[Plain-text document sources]
-=-=-=-=-

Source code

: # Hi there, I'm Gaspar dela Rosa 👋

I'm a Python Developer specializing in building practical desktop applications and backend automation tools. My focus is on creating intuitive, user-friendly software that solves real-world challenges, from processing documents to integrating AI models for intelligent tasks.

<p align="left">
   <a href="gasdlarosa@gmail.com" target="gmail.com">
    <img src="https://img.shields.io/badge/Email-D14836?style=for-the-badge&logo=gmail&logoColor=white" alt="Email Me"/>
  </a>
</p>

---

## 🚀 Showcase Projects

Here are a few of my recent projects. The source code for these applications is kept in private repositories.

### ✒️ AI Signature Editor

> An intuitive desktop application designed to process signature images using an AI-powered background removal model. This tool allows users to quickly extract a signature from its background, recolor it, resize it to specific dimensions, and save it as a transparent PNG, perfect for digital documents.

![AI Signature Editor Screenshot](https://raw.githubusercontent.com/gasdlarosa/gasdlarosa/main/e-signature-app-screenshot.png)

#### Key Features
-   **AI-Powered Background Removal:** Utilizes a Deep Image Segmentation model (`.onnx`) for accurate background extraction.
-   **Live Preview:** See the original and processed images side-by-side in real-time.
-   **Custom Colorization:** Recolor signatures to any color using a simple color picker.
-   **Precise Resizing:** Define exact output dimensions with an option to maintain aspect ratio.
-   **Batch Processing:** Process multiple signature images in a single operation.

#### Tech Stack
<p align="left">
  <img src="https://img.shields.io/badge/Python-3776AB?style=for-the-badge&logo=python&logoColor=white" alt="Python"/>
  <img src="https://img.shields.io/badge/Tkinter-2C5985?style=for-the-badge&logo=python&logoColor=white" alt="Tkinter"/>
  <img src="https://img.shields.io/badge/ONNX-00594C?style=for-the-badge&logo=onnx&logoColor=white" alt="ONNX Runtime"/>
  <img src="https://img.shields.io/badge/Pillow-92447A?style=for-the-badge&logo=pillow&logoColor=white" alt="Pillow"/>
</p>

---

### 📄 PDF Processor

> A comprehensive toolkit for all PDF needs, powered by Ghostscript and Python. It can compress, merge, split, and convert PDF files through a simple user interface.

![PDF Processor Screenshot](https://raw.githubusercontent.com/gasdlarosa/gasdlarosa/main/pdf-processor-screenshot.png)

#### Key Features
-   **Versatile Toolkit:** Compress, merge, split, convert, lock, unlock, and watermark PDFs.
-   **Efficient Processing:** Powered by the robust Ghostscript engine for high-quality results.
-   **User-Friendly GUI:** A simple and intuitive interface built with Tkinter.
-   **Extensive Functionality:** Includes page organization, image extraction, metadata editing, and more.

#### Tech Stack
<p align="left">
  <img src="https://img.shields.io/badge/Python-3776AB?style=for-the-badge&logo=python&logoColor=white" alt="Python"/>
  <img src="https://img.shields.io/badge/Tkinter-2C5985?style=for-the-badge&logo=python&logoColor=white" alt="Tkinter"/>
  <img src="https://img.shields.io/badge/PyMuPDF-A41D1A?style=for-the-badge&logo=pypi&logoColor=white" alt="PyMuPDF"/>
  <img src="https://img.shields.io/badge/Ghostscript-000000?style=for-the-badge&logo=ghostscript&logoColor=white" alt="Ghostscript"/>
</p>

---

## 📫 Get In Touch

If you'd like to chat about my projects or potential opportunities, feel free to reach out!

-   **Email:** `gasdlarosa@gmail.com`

-=-=-=-=-

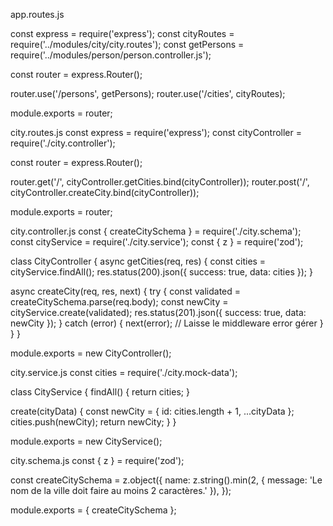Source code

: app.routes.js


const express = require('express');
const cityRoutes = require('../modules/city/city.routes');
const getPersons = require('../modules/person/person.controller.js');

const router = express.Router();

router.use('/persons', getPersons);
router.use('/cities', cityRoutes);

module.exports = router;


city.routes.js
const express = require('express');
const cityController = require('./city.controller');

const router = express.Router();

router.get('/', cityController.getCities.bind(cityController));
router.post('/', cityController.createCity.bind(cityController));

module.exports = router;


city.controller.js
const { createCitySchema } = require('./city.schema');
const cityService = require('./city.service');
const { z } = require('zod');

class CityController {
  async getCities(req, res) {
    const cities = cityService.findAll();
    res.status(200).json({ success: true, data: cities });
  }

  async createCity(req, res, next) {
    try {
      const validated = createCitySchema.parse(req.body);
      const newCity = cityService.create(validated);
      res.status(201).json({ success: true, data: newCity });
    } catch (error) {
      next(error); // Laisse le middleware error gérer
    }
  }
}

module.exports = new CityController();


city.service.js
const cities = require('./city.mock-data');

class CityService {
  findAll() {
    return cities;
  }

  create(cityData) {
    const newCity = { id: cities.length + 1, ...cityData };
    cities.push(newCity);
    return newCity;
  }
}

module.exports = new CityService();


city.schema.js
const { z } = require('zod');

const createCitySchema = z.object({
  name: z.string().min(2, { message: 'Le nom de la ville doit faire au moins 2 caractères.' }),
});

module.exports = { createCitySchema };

-=-=-=-=-

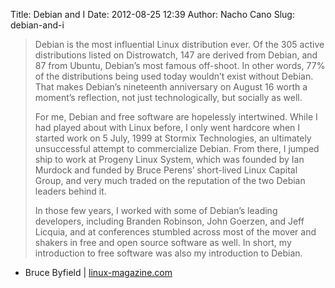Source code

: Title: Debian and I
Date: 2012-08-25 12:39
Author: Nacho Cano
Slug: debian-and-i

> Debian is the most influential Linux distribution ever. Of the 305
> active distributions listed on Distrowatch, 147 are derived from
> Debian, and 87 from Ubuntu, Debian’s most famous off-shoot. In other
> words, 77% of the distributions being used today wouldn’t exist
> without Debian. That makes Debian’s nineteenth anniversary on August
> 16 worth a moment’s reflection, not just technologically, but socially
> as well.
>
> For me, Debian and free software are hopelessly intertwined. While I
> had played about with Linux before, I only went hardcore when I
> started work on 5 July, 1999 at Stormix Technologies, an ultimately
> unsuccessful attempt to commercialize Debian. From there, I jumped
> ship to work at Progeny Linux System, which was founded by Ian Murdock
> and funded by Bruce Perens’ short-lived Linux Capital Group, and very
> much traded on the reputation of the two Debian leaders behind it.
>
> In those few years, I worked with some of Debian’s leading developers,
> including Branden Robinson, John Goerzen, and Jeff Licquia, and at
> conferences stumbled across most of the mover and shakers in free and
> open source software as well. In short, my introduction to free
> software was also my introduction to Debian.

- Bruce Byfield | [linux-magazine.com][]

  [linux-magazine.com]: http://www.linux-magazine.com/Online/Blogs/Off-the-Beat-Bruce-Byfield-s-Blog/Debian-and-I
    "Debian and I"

-=-=-=-=-

◆ WHAT THE TASK ASKS ◆
Collect every line of the data above that contains the word "applications".

◆ OUTPUT ◆
I'm a Python Developer specializing in building practical desktop applications and backend automation tools. My focus is on creating intuitive, user-friendly software that solves real-world challenges, from processing documents to integrating AI models for intelligent tasks.
Here are a few of my recent projects. The source code for these applications is kept in private repositories.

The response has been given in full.